Seolah hidup ini tidak ada nilainya lagi. Apalagi kalau seandainya ia tidak akan pernah dikeluarkan di sini. Apa yang bisa ia lakukan selanjutnya?
Menunggu pahlawan lain datang buat membebaskannya? Tapi dari mana si pahlawan itu tahu kalau ada empat orang yang sangat mencintai kebenaran dan keadilan tersekap dalam penjara antah berantah?
Siapa yang bisa membebaskannya kalau dia sendiri tidak mampu untuk mengeluarkan dirinya?
Apakah ia masih perlu buat optimis? Selama apa optimis kalau ia akan keluar akan mampu bertahan?
Entah. Rangga tidak bisa menjawabnya. Rasanya semuanya gelap. Ia tidak tahu arah, ia tidak bisa melakukan apa pun buat menyelamatkan dirinya, juga teman-temannya.
Tidak berdaya.
Kapan siang, kapan malam, Rangga tidak tahu, lama sekali dia berada di sana. Lampu-lampu di selnya selalu menyala. Menyilaukan.
Rangga ingin meredupkan lampu-lampu itu, jadi ia merusakkan beberapa lampu di sana dan ruangannya menjadi lebih gelap. Dengan begitu ia bisa tidur dengan lebih nyaman.

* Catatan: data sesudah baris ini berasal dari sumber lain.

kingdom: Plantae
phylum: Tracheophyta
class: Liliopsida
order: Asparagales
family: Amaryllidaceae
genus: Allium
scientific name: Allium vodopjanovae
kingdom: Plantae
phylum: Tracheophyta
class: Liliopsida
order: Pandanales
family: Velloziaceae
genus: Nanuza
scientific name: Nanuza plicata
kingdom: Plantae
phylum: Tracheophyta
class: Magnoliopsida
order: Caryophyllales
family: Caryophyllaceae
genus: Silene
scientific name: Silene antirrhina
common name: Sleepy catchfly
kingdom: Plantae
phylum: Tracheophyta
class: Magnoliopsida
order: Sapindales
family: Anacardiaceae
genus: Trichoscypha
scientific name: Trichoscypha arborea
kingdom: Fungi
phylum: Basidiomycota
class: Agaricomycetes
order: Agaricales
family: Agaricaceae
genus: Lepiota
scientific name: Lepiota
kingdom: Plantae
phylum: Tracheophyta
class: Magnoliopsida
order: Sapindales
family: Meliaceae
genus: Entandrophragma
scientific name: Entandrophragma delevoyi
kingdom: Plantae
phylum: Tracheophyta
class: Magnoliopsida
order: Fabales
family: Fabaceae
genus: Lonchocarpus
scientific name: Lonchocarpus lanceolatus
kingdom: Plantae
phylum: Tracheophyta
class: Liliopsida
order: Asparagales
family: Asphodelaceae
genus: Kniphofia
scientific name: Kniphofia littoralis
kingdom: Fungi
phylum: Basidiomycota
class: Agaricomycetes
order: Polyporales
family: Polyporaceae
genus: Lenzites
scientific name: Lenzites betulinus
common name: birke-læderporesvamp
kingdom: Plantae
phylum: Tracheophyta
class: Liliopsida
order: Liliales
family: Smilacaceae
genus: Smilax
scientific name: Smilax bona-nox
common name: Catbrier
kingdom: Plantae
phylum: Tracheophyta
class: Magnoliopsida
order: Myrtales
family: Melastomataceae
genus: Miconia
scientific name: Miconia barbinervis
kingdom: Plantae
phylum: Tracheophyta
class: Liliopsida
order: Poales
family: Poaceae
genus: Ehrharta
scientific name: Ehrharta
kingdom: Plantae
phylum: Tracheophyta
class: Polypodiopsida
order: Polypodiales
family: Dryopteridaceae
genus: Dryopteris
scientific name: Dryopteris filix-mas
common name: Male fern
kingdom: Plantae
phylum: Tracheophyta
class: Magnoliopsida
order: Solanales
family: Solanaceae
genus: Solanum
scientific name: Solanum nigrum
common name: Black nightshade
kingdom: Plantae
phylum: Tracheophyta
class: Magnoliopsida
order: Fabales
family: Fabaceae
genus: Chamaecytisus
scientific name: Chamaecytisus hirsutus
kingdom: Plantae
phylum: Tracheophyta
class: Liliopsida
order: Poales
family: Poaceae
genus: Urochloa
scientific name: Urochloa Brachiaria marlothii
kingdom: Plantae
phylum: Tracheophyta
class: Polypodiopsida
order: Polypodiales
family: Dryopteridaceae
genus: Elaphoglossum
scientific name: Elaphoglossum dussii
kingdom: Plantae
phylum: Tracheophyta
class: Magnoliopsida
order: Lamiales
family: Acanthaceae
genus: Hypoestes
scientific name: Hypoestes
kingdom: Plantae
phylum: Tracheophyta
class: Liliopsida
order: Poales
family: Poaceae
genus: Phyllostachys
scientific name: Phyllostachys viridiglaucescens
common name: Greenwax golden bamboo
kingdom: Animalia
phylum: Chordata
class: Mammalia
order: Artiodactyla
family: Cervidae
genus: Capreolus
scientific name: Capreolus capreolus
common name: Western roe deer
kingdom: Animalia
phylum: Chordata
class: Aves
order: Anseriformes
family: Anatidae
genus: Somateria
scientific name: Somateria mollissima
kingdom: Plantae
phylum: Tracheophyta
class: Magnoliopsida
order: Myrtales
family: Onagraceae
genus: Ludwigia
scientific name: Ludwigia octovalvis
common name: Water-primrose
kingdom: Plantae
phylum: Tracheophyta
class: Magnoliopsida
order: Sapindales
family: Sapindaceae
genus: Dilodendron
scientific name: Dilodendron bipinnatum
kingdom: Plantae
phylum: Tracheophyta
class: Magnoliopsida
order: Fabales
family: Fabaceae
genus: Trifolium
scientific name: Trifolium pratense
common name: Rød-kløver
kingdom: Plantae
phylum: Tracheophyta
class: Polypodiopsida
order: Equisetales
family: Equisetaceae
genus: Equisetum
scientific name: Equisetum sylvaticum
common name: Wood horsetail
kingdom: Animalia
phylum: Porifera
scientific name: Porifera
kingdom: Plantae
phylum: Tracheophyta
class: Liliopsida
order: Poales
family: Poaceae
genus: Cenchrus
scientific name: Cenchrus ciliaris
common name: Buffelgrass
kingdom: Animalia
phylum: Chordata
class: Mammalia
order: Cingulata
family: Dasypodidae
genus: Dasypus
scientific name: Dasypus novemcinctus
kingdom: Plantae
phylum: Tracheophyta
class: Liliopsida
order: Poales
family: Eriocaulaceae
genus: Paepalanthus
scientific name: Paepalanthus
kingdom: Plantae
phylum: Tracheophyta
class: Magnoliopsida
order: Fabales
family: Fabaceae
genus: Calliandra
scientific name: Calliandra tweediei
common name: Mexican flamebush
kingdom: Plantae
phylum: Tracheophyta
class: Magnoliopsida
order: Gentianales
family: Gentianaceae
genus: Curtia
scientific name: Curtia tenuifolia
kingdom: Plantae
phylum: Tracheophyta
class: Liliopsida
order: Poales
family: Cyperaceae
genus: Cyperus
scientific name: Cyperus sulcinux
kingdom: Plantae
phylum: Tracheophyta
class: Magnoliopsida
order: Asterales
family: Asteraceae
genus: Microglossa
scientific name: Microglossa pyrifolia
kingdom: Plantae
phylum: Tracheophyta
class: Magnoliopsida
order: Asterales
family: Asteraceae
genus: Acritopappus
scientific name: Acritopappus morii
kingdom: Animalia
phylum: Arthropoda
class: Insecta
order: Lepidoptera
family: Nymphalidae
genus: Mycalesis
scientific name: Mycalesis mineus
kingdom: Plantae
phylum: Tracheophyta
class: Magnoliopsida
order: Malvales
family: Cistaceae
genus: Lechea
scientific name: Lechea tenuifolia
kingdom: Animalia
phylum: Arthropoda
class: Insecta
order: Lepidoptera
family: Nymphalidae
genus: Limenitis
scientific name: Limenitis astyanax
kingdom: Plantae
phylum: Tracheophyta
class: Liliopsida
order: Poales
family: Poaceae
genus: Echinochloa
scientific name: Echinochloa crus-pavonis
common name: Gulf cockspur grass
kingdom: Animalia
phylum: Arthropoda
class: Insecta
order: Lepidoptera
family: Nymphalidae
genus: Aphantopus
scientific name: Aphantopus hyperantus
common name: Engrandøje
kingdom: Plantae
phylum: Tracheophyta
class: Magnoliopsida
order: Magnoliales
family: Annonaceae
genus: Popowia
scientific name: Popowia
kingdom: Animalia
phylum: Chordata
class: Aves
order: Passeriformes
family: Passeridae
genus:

"Hei apa yang kau lakukan?" protes petugas dari lubang tempat makanan diantar.
"Pak, saya ingin bicara.... Tolong."
"Apa kau merusakkan penjara?" desak si petugas.
"Saya hanya memecahkan beberapa lampu dan ...."
"Sudah kuduga, kau memang tidak memiliki kemampuan buat keluar dari sini."
Kesempatan! Rangga akan mencoba mengajak bicara lebih banyak. Ia perlu menumpahkan segala pertanyaan di kepalanya setelah berjam-jam sendirian tanpa ada kawan bicara.
"Memangnya ini tempat apa pak?"
"Penjara dengan tingkat keamanan tinggi. Tahan api, tahan tekanan. Kau tidak akan bisa membuat dindingnya lecet sedikit pun," jelas si petugas.
"Presiden langsung yang memerintahkan agar kalian di tempat kan di sini."
"Presiden Cleopatra...." gumam Rangga setengah hati. "Bagaimana keadaan di luar pak?"
"Jauh tenang di sini. Presiden ingin Indonesia harus berjaya seperti masa Sriwijaya dan Majapahit."
"Sriwijaya dan Majapahit?" tanya Rangga binggung.
"Memperluas wilayah Indonesia. Saat zaman kerajaan itu kan lebih luas dari pada yang sekarang," sahut si petugas santai.
"Apa itu artinya perang?" tanya Rangga, ngeri.
Sepertinya petugas itu tengah mengangguk, ia bisa merasakannya.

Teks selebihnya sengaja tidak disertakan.